_Given data_.
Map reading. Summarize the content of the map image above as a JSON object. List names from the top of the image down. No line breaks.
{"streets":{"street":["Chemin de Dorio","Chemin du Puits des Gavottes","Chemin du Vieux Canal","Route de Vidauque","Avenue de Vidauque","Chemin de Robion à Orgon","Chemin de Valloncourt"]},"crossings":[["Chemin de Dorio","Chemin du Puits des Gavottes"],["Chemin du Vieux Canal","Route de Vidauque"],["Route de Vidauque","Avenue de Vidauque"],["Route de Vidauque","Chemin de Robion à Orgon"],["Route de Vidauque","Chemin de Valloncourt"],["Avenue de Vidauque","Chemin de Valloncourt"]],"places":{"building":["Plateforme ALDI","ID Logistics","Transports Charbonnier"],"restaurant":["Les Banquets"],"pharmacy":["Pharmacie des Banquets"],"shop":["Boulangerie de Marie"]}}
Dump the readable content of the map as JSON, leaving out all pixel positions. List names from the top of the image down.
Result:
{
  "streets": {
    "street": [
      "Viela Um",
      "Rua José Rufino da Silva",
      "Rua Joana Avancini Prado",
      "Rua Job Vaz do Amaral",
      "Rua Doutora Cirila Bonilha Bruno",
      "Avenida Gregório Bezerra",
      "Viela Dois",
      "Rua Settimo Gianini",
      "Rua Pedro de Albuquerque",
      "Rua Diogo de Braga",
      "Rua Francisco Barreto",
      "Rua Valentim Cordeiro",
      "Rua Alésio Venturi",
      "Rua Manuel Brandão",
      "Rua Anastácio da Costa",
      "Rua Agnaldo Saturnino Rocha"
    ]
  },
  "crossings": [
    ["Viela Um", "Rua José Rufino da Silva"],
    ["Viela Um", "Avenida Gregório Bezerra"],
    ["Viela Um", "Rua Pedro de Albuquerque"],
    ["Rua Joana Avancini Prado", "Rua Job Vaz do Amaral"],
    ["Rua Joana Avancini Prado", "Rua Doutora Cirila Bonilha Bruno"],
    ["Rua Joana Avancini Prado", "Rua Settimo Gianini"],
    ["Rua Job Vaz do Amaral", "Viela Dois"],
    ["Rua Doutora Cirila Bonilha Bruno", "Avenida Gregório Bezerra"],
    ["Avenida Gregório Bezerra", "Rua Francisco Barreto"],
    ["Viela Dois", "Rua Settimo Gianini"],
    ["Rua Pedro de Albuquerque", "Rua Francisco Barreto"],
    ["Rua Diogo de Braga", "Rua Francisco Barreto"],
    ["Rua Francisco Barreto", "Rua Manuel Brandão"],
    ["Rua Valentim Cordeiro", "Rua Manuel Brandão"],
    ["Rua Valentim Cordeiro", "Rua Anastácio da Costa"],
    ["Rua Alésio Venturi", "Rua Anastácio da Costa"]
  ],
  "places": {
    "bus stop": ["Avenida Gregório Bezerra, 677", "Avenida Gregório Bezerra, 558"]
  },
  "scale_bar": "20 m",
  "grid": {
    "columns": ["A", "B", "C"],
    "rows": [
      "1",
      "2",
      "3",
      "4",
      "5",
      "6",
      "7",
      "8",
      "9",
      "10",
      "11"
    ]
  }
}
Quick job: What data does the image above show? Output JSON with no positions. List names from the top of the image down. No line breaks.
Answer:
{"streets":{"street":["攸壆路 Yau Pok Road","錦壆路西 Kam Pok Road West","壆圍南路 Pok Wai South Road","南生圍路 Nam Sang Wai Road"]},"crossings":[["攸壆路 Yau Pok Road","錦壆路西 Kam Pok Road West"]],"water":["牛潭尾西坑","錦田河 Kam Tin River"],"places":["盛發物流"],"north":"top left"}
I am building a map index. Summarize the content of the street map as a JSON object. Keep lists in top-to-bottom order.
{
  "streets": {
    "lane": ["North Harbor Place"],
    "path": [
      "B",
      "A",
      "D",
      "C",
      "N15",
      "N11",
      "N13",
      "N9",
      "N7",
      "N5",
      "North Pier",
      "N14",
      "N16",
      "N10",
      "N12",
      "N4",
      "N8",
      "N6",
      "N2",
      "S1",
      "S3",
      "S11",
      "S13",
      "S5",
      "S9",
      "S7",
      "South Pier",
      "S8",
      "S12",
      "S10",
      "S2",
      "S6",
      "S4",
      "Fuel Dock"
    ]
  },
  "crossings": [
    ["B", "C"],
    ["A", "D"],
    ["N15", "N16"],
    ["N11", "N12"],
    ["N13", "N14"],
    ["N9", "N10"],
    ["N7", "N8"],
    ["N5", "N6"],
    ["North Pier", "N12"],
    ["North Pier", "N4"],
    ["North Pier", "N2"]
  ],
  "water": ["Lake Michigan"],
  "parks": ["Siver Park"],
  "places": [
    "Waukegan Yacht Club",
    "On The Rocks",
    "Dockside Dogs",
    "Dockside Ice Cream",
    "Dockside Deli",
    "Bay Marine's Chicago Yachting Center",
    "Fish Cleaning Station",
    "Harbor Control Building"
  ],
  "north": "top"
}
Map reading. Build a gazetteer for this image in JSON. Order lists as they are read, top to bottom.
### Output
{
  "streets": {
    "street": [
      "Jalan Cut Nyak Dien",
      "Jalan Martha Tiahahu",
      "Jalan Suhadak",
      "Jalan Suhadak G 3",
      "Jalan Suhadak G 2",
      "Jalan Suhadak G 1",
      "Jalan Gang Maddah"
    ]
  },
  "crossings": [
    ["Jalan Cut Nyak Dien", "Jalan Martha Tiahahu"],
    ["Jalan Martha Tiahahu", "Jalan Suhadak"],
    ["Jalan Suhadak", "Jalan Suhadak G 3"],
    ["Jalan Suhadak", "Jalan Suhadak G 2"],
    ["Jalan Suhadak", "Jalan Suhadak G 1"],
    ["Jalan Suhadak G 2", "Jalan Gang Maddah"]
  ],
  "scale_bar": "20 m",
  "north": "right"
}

_Required work_. Every word in the records must appear in your copy exactly as it does above.

_Your solution_.
Map reading. Summarize the content of the map image above as a JSON object. List names from the top of the image down. No line breaks.
{"streets":{"street":["Chemin de Dorio","Chemin du Puits des Gavottes","Chemin du Vieux Canal","Route de Vidauque","Avenue de Vidauque","Chemin de Robion à Orgon","Chemin de Valloncourt"]},"crossings":[["Chemin de Dorio","Chemin du Puits des Gavottes"],["Chemin du Vieux Canal","Route de Vidauque"],["Route de Vidauque","Avenue de Vidauque"],["Route de Vidauque","Chemin de Robion à Orgon"],["Route de Vidauque","Chemin de Valloncourt"],["Avenue de Vidauque","Chemin de Valloncourt"]],"places":{"building":["Plateforme ALDI","ID Logistics","Transports Charbonnier"],"restaurant":["Les Banquets"],"pharmacy":["Pharmacie des Banquets"],"shop":["Boulangerie de Marie"]}}
Dump the readable content of the map as JSON, leaving out all pixel positions. List names from the top of the image down.
Result:
{
  "streets": {
    "street": [
      "Viela Um",
      "Rua José Rufino da Silva",
      "Rua Joana Avancini Prado",
      "Rua Job Vaz do Amaral",
      "Rua Doutora Cirila Bonilha Bruno",
      "Avenida Gregório Bezerra",
      "Viela Dois",
      "Rua Settimo Gianini",
      "Rua Pedro de Albuquerque",
      "Rua Diogo de Braga",
      "Rua Francisco Barreto",
      "Rua Valentim Cordeiro",
      "Rua Alésio Venturi",
      "Rua Manuel Brandão",
      "Rua Anastácio da Costa",
      "Rua Agnaldo Saturnino Rocha"
    ]
  },
  "crossings": [
    ["Viela Um", "Rua José Rufino da Silva"],
    ["Viela Um", "Avenida Gregório Bezerra"],
    ["Viela Um", "Rua Pedro de Albuquerque"],
    ["Rua Joana Avancini Prado", "Rua Job Vaz do Amaral"],
    ["Rua Joana Avancini Prado", "Rua Doutora Cirila Bonilha Bruno"],
    ["Rua Joana Avancini Prado", "Rua Settimo Gianini"],
    ["Rua Job Vaz do Amaral", "Viela Dois"],
    ["Rua Doutora Cirila Bonilha Bruno", "Avenida Gregório Bezerra"],
    ["Avenida Gregório Bezerra", "Rua Francisco Barreto"],
    ["Viela Dois", "Rua Settimo Gianini"],
    ["Rua Pedro de Albuquerque", "Rua Francisco Barreto"],
    ["Rua Diogo de Braga", "Rua Francisco Barreto"],
    ["Rua Francisco Barreto", "Rua Manuel Brandão"],
    ["Rua Valentim Cordeiro", "Rua Manuel Brandão"],
    ["Rua Valentim Cordeiro", "Rua Anastácio da Costa"],
    ["Rua Alésio Venturi", "Rua Anastácio da Costa"]
  ],
  "places": {
    "bus stop": ["Avenida Gregório Bezerra, 677", "Avenida Gregório Bezerra, 558"]
  },
  "scale_bar": "20 m",
  "grid": {
    "columns": ["A", "B", "C"],
    "rows": [
      "1",
      "2",
      "3",
      "4",
      "5",
      "6",
      "7",
      "8",
      "9",
      "10",
      "11"
    ]
  }
}
Quick job: What data does the image above show? Output JSON with no positions. List names from the top of the image down. No line breaks.
Answer:
{"streets":{"street":["攸壆路 Yau Pok Road","錦壆路西 Kam Pok Road West","壆圍南路 Pok Wai South Road","南生圍路 Nam Sang Wai Road"]},"crossings":[["攸壆路 Yau Pok Road","錦壆路西 Kam Pok Road West"]],"water":["牛潭尾西坑","錦田河 Kam Tin River"],"places":["盛發物流"],"north":"top left"}
I am building a map index. Summarize the content of the street map as a JSON object. Keep lists in top-to-bottom order.
{
  "streets": {
    "lane": ["North Harbor Place"],
    "path": [
      "B",
      "A",
      "D",
      "C",
      "N15",
      "N11",
      "N13",
      "N9",
      "N7",
      "N5",
      "North Pier",
      "N14",
      "N16",
      "N10",
      "N12",
      "N4",
      "N8",
      "N6",
      "N2",
      "S1",
      "S3",
      "S11",
      "S13",
      "S5",
      "S9",
      "S7",
      "South Pier",
      "S8",
      "S12",
      "S10",
      "S2",
      "S6",
      "S4",
      "Fuel Dock"
    ]
  },
  "crossings": [
    ["B", "C"],
    ["A", "D"],
    ["N15", "N16"],
    ["N11", "N12"],
    ["N13", "N14"],
    ["N9", "N10"],
    ["N7", "N8"],
    ["N5", "N6"],
    ["North Pier", "N12"],
    ["North Pier", "N4"],
    ["North Pier", "N2"]
  ],
  "water": ["Lake Michigan"],
  "parks": ["Siver Park"],
  "places": [
    "Waukegan Yacht Club",
    "On The Rocks",
    "Dockside Dogs",
    "Dockside Ice Cream",
    "Dockside Deli",
    "Bay Marine's Chicago Yachting Center",
    "Fish Cleaning Station",
    "Harbor Control Building"
  ],
  "north": "top"
}
Map reading. Build a gazetteer for this image in JSON. Order lists as they are read, top to bottom.
### Output
{
  "streets": {
    "street": [
      "Jalan Cut Nyak Dien",
      "Jalan Martha Tiahahu",
      "Jalan Suhadak",
      "Jalan Suhadak G 3",
      "Jalan Suhadak G 2",
      "Jalan Suhadak G 1",
      "Jalan Gang Maddah"
    ]
  },
  "crossings": [
    ["Jalan Cut Nyak Dien", "Jalan Martha Tiahahu"],
    ["Jalan Martha Tiahahu", "Jalan Suhadak"],
    ["Jalan Suhadak", "Jalan Suhadak G 3"],
    ["Jalan Suhadak", "Jalan Suhadak G 2"],
    ["Jalan Suhadak", "Jalan Suhadak G 1"],
    ["Jalan Suhadak G 2", "Jalan Gang Maddah"]
  ],
  "scale_bar": "20 m",
  "north": "right"
}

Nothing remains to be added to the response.